[Stored data entries]
+++

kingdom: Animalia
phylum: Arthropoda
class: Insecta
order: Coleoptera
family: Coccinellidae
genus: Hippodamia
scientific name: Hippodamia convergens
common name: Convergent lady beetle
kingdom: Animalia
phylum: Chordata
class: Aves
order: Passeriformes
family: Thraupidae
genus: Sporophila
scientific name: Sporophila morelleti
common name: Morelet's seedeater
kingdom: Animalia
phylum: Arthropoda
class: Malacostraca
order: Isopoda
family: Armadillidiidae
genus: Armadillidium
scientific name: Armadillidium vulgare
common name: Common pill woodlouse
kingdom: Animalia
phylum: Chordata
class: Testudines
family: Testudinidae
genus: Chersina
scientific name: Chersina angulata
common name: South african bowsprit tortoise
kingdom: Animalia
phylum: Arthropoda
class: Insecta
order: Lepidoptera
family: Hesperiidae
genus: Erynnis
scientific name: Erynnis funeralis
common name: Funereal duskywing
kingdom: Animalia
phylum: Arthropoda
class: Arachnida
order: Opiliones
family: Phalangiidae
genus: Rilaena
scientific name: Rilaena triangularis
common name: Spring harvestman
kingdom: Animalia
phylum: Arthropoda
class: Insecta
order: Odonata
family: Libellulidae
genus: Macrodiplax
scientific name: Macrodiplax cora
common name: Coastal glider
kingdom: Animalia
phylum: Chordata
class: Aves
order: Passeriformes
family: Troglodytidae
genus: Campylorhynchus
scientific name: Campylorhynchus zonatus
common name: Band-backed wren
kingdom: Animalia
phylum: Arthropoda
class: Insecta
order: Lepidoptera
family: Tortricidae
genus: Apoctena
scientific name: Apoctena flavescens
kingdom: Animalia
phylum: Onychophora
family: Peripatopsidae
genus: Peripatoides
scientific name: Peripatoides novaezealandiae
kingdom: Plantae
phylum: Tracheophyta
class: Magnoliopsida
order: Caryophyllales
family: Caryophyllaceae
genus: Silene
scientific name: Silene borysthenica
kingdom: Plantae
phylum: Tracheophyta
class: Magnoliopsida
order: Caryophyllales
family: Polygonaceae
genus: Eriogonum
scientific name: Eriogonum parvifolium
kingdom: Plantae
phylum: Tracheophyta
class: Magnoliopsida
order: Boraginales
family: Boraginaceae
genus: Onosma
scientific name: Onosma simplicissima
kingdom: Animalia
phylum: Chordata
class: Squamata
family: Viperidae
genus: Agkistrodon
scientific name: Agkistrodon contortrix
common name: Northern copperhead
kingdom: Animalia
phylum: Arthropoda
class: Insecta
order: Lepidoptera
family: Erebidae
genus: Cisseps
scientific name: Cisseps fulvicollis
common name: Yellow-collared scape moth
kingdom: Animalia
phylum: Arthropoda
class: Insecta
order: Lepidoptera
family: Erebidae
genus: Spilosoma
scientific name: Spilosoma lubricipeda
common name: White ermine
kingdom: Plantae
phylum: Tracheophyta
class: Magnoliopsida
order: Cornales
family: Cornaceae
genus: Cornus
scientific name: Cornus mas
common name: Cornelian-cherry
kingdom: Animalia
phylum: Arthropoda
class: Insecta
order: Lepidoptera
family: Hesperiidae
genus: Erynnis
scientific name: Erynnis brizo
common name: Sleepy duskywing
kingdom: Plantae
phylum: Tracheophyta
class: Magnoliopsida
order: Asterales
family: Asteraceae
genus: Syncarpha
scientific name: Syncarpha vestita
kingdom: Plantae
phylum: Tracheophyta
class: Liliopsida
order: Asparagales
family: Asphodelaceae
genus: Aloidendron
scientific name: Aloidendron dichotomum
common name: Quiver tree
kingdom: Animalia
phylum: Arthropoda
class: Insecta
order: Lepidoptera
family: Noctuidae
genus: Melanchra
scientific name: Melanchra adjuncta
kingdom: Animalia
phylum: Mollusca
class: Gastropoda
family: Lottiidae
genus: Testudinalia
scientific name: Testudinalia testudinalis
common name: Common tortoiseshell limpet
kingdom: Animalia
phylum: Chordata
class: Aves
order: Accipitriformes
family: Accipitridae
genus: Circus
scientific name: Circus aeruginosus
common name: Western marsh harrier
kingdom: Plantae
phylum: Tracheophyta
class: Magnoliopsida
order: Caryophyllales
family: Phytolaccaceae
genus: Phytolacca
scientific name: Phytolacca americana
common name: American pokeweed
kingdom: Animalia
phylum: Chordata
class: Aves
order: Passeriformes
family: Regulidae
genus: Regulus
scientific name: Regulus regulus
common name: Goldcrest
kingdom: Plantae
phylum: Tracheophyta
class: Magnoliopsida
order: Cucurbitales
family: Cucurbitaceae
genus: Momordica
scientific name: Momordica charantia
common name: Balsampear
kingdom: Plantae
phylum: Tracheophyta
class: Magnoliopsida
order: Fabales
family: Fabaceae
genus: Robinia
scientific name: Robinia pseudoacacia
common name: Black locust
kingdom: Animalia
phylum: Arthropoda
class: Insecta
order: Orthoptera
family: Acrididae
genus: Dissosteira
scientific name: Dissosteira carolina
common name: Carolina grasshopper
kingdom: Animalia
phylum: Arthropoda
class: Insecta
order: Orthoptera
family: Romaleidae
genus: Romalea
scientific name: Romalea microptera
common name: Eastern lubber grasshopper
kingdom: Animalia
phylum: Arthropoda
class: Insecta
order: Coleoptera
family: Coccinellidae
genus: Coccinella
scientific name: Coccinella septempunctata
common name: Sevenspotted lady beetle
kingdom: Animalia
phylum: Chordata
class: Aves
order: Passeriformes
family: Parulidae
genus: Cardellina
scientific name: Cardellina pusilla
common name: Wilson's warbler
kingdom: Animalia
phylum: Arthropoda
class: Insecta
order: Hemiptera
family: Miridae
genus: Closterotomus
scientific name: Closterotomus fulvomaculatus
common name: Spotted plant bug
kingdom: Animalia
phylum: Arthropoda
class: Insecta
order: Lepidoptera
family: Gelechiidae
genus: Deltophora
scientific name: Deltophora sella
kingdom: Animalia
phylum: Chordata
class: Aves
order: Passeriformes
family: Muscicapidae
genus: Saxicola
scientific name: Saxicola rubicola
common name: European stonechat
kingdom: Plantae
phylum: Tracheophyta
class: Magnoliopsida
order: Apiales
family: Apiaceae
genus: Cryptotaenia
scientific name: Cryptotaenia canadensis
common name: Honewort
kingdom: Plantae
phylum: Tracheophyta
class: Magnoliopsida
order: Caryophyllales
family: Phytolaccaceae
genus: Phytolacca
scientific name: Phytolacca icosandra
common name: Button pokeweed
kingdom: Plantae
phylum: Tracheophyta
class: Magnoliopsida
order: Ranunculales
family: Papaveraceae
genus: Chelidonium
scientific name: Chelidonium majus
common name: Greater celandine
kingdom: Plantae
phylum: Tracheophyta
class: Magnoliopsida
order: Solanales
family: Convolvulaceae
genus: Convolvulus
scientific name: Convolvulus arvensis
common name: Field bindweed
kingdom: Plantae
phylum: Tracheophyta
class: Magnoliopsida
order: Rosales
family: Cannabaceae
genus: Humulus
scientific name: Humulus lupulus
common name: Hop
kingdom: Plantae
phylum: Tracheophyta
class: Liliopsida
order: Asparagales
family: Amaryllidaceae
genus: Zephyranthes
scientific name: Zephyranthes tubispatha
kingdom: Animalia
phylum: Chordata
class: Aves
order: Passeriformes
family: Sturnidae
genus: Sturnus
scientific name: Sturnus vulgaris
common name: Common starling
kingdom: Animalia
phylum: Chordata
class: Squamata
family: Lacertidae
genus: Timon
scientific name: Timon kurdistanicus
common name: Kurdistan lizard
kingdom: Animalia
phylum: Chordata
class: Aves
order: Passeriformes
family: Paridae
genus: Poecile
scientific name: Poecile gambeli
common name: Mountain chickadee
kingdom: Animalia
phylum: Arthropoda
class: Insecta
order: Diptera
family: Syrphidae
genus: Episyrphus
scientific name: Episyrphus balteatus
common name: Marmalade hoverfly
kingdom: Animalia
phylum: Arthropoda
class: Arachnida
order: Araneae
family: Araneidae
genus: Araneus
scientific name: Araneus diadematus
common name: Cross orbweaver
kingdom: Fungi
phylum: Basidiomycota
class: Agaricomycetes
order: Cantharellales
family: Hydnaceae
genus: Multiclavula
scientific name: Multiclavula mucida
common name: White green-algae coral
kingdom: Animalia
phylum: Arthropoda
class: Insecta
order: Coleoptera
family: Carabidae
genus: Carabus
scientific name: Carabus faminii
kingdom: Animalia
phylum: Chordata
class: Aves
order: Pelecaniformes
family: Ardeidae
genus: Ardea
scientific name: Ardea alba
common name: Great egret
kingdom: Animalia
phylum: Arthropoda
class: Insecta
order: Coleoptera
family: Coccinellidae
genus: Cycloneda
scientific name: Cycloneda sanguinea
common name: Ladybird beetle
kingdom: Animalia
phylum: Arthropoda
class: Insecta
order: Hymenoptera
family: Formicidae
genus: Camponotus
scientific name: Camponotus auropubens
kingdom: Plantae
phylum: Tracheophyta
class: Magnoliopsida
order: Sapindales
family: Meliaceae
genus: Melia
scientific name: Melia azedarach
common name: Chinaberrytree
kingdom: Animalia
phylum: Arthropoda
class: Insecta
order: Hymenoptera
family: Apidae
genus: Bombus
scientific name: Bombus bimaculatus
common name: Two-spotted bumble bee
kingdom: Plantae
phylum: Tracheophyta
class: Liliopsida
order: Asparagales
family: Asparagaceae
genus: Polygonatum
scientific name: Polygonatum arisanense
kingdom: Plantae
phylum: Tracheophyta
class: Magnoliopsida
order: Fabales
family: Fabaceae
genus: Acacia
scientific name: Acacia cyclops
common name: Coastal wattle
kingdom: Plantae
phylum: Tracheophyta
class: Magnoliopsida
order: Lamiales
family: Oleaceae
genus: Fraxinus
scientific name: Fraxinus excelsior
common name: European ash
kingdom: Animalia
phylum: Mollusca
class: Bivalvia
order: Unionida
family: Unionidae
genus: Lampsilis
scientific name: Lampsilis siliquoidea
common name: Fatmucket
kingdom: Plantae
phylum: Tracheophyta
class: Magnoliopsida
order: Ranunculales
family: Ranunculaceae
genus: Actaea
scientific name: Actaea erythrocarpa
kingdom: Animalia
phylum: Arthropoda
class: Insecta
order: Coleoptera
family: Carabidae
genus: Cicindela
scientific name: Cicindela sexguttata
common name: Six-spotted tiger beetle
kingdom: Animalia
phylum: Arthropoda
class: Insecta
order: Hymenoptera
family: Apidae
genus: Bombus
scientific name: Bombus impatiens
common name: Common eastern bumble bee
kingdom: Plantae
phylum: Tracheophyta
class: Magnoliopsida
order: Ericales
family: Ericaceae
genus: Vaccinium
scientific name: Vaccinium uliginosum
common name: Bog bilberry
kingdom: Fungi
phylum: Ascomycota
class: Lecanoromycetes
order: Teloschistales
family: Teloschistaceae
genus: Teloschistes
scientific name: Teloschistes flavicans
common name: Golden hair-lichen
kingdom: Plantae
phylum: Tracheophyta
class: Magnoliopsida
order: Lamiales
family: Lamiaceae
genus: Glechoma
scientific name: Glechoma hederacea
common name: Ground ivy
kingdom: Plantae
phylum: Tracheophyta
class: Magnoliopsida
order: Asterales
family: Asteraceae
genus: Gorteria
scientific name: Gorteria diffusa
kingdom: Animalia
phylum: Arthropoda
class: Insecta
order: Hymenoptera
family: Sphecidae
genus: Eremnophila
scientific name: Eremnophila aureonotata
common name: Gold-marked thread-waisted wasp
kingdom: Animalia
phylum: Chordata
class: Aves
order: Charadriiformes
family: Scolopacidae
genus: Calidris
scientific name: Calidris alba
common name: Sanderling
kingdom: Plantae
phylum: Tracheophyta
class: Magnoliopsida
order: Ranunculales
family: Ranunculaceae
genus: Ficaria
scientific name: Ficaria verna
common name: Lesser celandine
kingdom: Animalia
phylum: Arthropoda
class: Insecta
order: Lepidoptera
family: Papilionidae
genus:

+++

(Task requirements) Give again the data from its start through the line containing "genus: Agkistrodon", substituting "species name" for "scientific name" throughout and changing nothing else.

(Exercise result)
kingdom: Animalia
phylum: Arthropoda
class: Insecta
order: Coleoptera
family: Coccinellidae
genus: Hippodamia
species name: Hippodamia convergens
common name: Convergent lady beetle
kingdom: Animalia
phylum: Chordata
class: Aves
order: Passeriformes
family: Thraupidae
genus: Sporophila
species name: Sporophila morelleti
common name: Morelet's seedeater
kingdom: Animalia
phylum: Arthropoda
class: Malacostraca
order: Isopoda
family: Armadillidiidae
genus: Armadillidium
species name: Armadillidium vulgare
common name: Common pill woodlouse
kingdom: Animalia
phylum: Chordata
class: Testudines
family: Testudinidae
genus: Chersina
species name: Chersina angulata
common name: South african bowsprit tortoise
kingdom: Animalia
phylum: Arthropoda
class: Insecta
order: Lepidoptera
family: Hesperiidae
genus: Erynnis
species name: Erynnis funeralis
common name: Funereal duskywing
kingdom: Animalia
phylum: Arthropoda
class: Arachnida
order: Opiliones
family: Phalangiidae
genus: Rilaena
species name: Rilaena triangularis
common name: Spring harvestman
kingdom: Animalia
phylum: Arthropoda
class: Insecta
order: Odonata
family: Libellulidae
genus: Macrodiplax
species name: Macrodiplax cora
common name: Coastal glider
kingdom: Animalia
phylum: Chordata
class: Aves
order: Passeriformes
family: Troglodytidae
genus: Campylorhynchus
species name: Campylorhynchus zonatus
common name: Band-backed wren
kingdom: Animalia
phylum: Arthropoda
class: Insecta
order: Lepidoptera
family: Tortricidae
genus: Apoctena
species name: Apoctena flavescens
kingdom: Animalia
phylum: Onychophora
family: Peripatopsidae
genus: Peripatoides
species name: Peripatoides novaezealandiae
kingdom: Plantae
phylum: Tracheophyta
class: Magnoliopsida
order: Caryophyllales
family: Caryophyllaceae
genus: Silene
species name: Silene borysthenica
kingdom: Plantae
phylum: Tracheophyta
class: Magnoliopsida
order: Caryophyllales
family: Polygonaceae
genus: Eriogonum
species name: Eriogonum parvifolium
kingdom: Plantae
phylum: Tracheophyta
class: Magnoliopsida
order: Boraginales
family: Boraginaceae
genus: Onosma
species name: Onosma simplicissima
kingdom: Animalia
phylum: Chordata
class: Squamata
family: Viperidae
genus: Agkistrodon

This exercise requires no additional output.